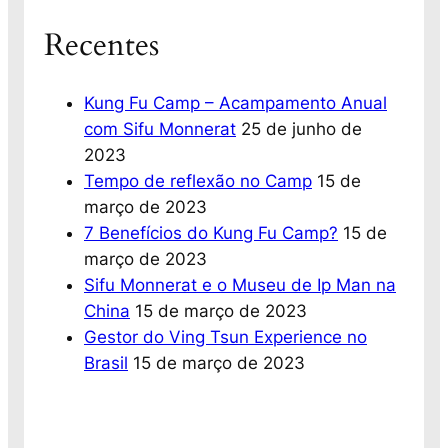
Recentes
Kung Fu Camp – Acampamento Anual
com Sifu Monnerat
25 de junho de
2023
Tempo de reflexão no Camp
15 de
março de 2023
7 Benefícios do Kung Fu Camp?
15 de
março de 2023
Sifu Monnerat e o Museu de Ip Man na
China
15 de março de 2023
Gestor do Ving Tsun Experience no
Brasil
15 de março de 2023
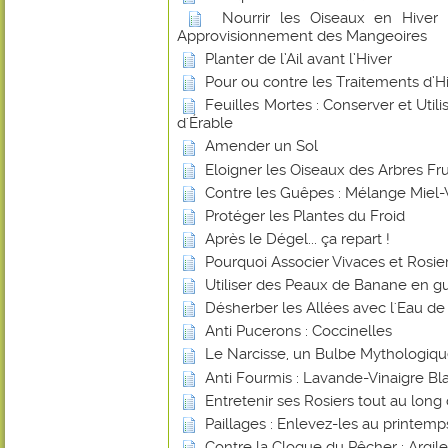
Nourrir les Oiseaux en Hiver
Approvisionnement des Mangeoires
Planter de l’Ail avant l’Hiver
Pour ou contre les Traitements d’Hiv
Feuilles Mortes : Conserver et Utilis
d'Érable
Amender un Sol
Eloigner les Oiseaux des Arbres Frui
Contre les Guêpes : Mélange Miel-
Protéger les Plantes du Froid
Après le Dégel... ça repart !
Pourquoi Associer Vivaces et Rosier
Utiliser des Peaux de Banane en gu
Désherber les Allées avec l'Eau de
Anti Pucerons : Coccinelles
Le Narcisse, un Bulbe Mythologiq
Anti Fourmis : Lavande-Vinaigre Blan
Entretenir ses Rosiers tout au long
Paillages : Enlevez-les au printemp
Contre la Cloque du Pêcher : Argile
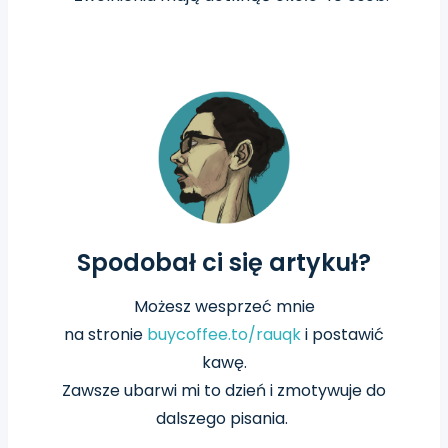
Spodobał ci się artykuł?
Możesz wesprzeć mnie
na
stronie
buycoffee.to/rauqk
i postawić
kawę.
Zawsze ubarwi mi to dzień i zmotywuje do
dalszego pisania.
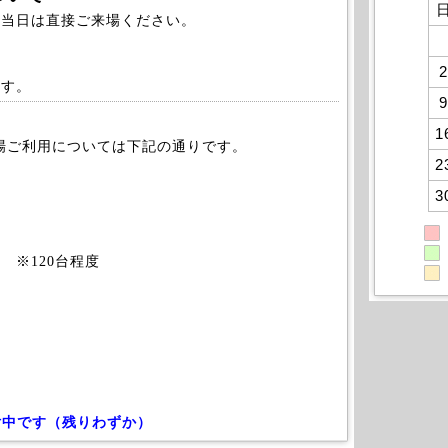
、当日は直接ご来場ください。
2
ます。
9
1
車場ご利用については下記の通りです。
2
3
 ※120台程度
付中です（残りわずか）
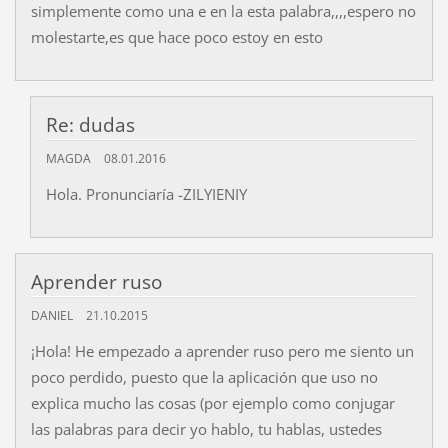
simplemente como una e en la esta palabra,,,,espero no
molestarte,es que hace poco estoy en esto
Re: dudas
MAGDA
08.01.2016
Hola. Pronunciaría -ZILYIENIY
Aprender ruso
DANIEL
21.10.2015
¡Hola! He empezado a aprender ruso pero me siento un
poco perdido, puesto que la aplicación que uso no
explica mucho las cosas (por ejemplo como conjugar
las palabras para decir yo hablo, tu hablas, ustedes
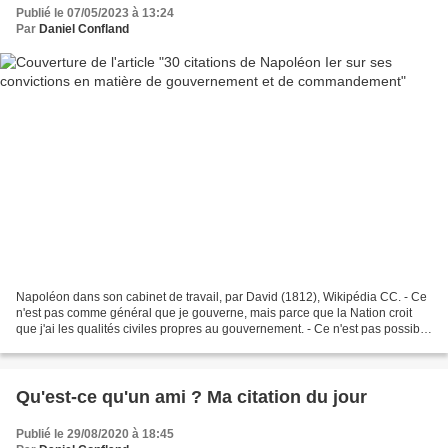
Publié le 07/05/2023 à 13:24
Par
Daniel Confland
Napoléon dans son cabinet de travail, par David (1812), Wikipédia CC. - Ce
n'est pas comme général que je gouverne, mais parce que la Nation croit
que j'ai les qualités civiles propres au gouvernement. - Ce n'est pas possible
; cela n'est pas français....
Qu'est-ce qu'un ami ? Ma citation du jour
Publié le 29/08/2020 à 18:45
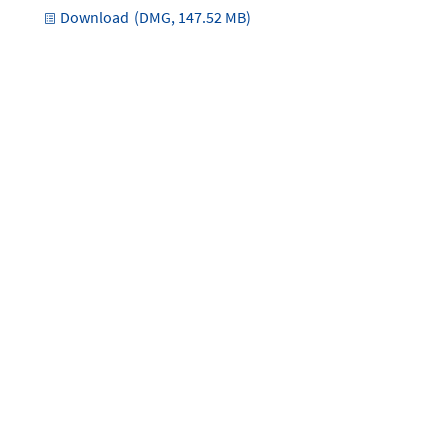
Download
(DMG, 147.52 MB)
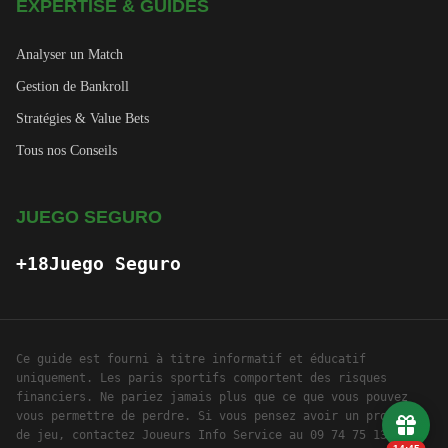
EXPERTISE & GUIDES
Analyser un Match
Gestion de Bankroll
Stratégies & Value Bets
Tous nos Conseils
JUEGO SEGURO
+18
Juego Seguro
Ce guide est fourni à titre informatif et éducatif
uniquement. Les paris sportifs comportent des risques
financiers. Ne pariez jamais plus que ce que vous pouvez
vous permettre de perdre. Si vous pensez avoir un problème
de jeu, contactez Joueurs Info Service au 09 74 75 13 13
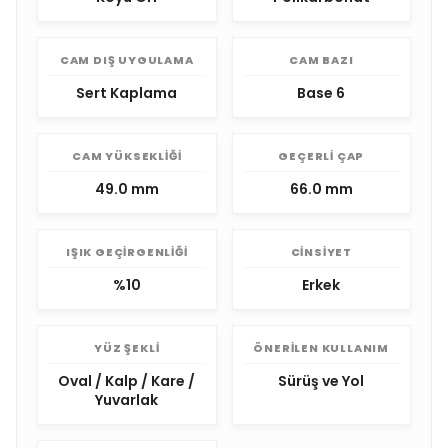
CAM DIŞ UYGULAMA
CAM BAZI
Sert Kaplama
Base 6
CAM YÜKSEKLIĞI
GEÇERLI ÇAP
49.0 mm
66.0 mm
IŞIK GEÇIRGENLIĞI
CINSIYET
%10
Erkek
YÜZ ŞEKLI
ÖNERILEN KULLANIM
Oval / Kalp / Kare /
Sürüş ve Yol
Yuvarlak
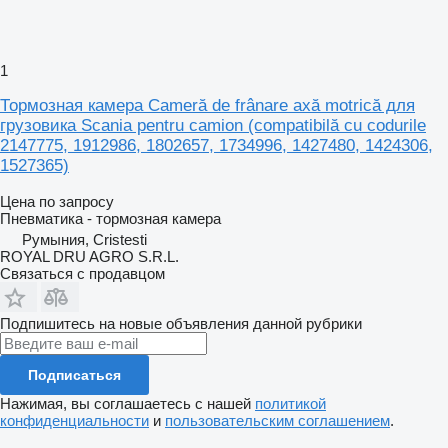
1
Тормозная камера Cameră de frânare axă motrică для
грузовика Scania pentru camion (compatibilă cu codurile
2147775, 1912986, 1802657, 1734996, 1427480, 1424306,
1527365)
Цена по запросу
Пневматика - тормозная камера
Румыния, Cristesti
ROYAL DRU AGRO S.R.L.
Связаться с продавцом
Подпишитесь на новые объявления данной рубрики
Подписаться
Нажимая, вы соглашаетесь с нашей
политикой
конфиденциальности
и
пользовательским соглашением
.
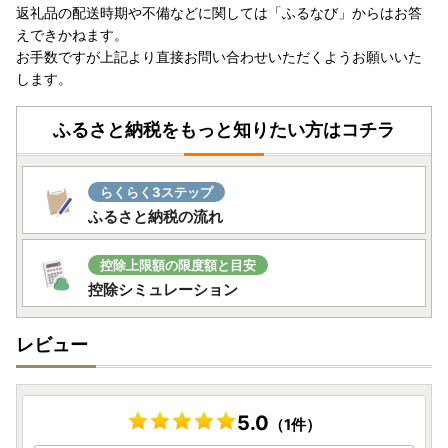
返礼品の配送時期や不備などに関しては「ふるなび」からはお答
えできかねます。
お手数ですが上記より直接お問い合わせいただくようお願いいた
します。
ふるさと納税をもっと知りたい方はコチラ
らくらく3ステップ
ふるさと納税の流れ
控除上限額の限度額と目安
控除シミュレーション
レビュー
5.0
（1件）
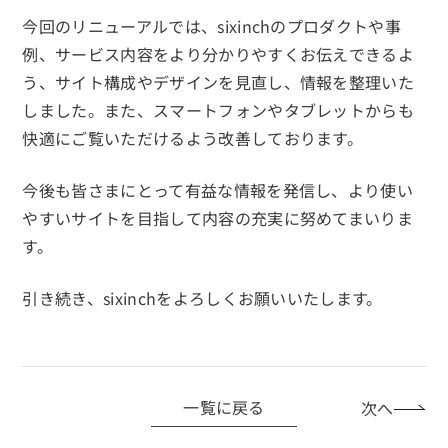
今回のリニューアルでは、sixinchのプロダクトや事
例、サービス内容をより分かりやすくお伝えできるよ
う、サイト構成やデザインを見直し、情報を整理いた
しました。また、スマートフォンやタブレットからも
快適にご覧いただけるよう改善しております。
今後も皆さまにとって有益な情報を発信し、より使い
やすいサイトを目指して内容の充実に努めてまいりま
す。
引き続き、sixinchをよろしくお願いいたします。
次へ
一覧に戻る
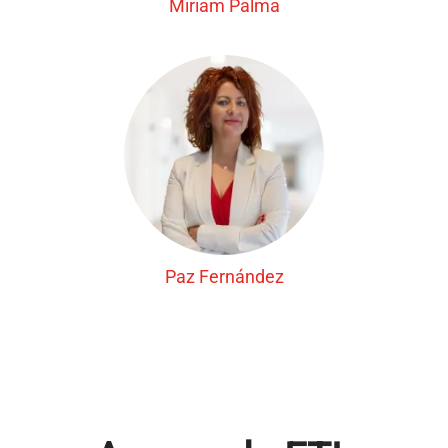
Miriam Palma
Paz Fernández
::::::::
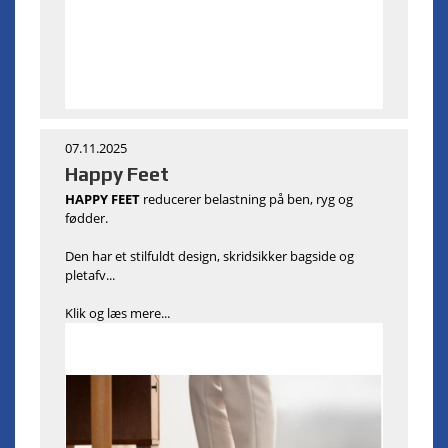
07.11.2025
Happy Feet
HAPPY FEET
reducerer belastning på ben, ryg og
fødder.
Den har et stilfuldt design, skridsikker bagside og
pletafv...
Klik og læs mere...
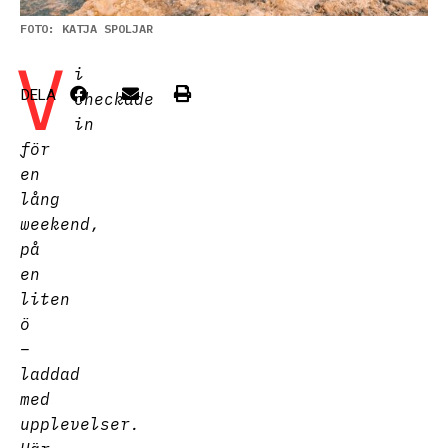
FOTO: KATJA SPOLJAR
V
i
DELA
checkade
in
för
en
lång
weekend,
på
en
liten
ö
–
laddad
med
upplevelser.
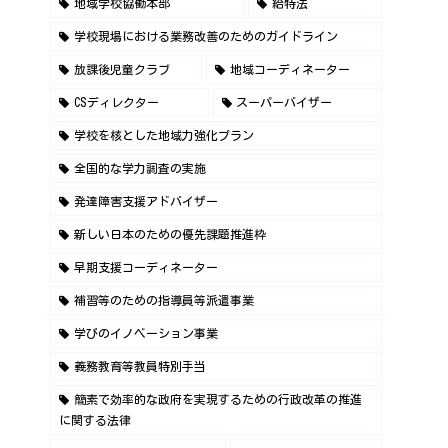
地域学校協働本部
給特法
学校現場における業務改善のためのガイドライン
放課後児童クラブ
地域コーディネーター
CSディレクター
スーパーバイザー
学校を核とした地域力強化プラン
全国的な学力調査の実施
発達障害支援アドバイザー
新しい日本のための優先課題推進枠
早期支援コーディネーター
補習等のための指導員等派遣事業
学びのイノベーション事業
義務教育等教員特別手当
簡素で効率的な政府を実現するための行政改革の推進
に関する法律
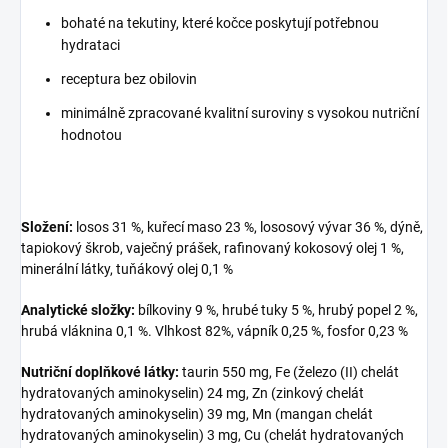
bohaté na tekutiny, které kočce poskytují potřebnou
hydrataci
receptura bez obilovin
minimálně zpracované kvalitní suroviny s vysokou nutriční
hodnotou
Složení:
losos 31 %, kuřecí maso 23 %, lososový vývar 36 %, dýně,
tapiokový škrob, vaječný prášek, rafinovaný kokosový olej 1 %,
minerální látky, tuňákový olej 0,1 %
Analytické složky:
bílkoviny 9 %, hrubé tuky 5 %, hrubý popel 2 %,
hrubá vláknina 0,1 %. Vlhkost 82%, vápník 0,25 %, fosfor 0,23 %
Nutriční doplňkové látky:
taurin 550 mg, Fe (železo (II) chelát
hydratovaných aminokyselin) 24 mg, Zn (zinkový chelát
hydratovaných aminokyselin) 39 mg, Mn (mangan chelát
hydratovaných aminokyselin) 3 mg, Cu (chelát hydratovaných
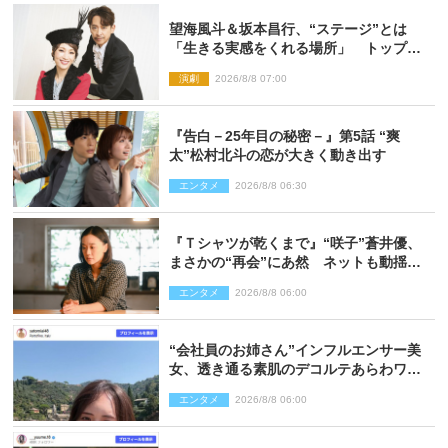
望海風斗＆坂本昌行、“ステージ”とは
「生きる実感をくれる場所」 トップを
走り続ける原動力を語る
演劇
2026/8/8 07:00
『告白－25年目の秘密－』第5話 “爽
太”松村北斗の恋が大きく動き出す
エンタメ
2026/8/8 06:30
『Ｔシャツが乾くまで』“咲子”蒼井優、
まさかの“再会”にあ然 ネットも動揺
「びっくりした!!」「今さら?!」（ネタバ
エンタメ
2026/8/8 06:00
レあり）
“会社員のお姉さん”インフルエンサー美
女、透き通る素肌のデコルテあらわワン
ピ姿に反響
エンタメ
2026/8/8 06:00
::::::::
THE PROBLEM: Only lines with the word "chelát" are wanted. Find and copy them from the records above.

SOLUTION TO THIS TASK:
taurin 550 mg, Fe (železo (II) chelát
hydratovaných aminokyselin) 24 mg, Zn (zinkový chelát
hydratovaných aminokyselin) 39 mg, Mn (mangan chelát
hydratovaných aminokyselin) 3 mg, Cu (chelát hydratovaných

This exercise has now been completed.